■ **WHAT TO DO**: Count the lines in the following data that include "note". Please write only the number.

##### DATA EXTRACTS

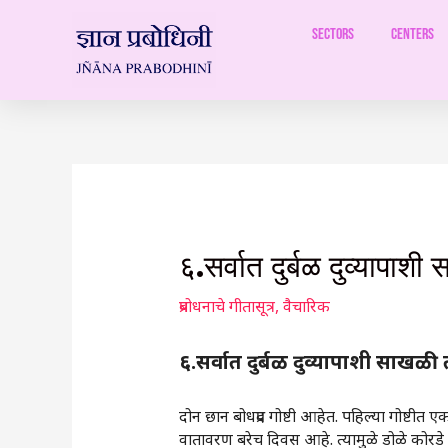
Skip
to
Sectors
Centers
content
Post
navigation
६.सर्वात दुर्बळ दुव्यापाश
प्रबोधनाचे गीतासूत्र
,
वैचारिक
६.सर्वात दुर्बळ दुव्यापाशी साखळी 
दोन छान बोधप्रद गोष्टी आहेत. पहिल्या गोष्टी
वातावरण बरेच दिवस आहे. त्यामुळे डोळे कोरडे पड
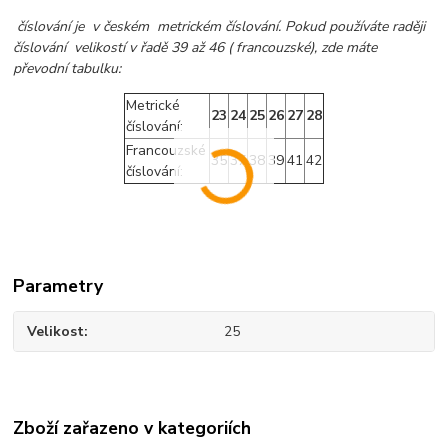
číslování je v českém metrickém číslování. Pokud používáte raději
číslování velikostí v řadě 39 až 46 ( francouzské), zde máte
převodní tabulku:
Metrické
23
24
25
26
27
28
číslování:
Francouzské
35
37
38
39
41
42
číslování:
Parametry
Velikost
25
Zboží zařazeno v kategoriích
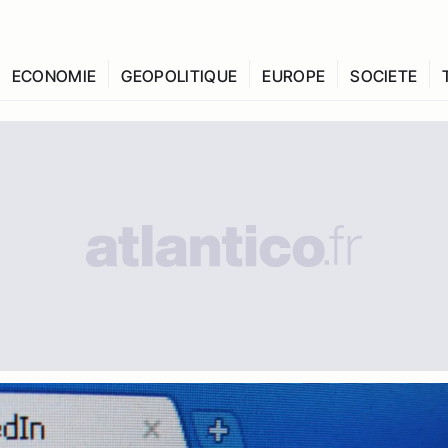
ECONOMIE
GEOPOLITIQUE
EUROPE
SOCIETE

##########
##### DATA EXTRACTS

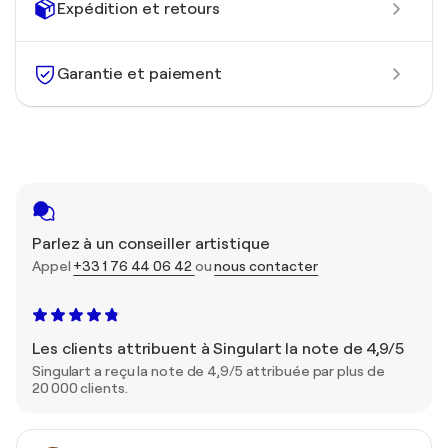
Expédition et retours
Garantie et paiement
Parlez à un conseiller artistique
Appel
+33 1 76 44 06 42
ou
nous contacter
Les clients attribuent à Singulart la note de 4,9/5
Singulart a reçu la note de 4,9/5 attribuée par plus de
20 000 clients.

##########

■ **SOLUTION TO THIS EXERCISE**: 2